1) Little Brother by Cory Doctorow (this is the front runner)
2) Collapse by Jared Diamond
3) Grayson by Lynne Cox
4) Suit Francaise by Irene Nemirovsky and Sandra Smith
5) A Town Like Alice by Nevil Shute
6) Geek Love by Katherine Dunn
7) Our Kind by Marvin Harris
8) Devil in the White City by Erik Larsen
9) The Path Between the Seas by David McCullough (and various others by this author)
10) The Sookie Stackhouse series (on which HBO's True Blood is based) by Charlaine Harris
I think 10 is a good start. Vote, veto, and keep suggestions coming for a week or two! Then we'll make a final decision and start reading......
5 comments:
I recently saw your post about reading Irène Némirovsky's Suite Française. I wanted to pass along some information on an exciting new exhibition about Némirovsky's life, work, and legacy at the Museum of Jewish Heritage —A Living Memorial to the Holocaust in New York City. Woman of Letters: Irène Némirovsky and Suite Française, which will run through the middle of March, will include powerful rare artifacts — the actual handwritten manuscript for Suite Française, the valise in which it was found, and many personal papers and family photos. The majority of these documents and artifacts have never been outside of France. For fans of her work, this exhibition is an opportunity to really “get to know” Irene. And for those who can’t visit, there will be a special website that will live on the Museum’s site www.mjhnyc.org/irene
The Museum will host several public programs over the course of the exhibition’s run that will put Némirovsky’s work and life into historical and literary context. Book clubs and groups are invited to the Museum for tours and discussions in the exhibition’s adjacent Salon (by appointment). It is the Museum’s hope that the exhibit will engage visitors and promote dialogue about this extraordinary writer and the complex time in which she lived and died. To book a group tour, please contact Chris Lopez at 646.437.4304 or clopez@mjhnyc.org. Please visit our website at www.mjhnyc.org for up-to-date information about upcoming public programs or to join our e-bulletin list.
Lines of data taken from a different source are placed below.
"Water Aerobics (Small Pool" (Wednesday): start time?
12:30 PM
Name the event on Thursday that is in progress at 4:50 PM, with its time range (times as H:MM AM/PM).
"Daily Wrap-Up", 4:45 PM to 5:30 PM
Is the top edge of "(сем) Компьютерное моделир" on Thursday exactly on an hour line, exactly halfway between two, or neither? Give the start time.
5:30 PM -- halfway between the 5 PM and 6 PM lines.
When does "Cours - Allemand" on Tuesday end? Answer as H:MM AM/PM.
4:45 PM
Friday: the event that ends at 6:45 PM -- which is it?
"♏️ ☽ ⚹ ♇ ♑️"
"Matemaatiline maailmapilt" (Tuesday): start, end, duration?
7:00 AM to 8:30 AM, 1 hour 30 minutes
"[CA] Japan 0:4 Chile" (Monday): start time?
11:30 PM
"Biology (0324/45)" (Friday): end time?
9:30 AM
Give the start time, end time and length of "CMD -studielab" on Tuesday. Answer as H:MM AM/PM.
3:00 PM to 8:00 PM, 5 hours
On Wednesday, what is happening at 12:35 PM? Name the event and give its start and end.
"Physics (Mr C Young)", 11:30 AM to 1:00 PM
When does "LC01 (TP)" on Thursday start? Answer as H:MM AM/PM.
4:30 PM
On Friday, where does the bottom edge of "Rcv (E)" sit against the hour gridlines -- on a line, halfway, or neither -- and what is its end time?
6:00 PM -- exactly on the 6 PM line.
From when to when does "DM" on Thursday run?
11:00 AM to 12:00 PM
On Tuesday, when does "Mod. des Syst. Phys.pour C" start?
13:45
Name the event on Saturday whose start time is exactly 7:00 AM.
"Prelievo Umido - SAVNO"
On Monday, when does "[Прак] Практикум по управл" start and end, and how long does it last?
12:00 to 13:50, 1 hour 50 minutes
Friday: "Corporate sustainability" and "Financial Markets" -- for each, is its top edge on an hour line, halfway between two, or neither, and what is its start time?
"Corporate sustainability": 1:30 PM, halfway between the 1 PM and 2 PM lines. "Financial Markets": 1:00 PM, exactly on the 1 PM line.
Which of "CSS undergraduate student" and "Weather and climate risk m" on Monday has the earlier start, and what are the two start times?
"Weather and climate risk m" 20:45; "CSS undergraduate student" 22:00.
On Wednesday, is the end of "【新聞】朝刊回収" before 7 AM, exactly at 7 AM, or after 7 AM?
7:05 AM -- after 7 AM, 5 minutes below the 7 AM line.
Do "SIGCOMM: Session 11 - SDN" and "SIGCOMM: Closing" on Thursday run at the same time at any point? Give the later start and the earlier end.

Thanks for sharing this info with your readers. If you need any more, please do not hesitate to contact me at hfurst@mjhnyc.org
museum spam? that's a first. I'd like to echo my comments in the last post: Little Brother!
I'm willing to read any of these. So I'll go with the front runner.
WOOT! I'm already reading Little Brother....
....let me tell you all how it ends...see...there is this flat, white, smooth sheet of paper. On it are these very dark, almost sinister, characters.
Wait...isn't that how all books end?
I'm sorry I missed the meeting. Quite a few people I work with are now reading Little Brother. My son will get my copy when he comes down from Seattle. I ordered my copy of Snow Crash. so I will get busy with it this week-end. See you all soon.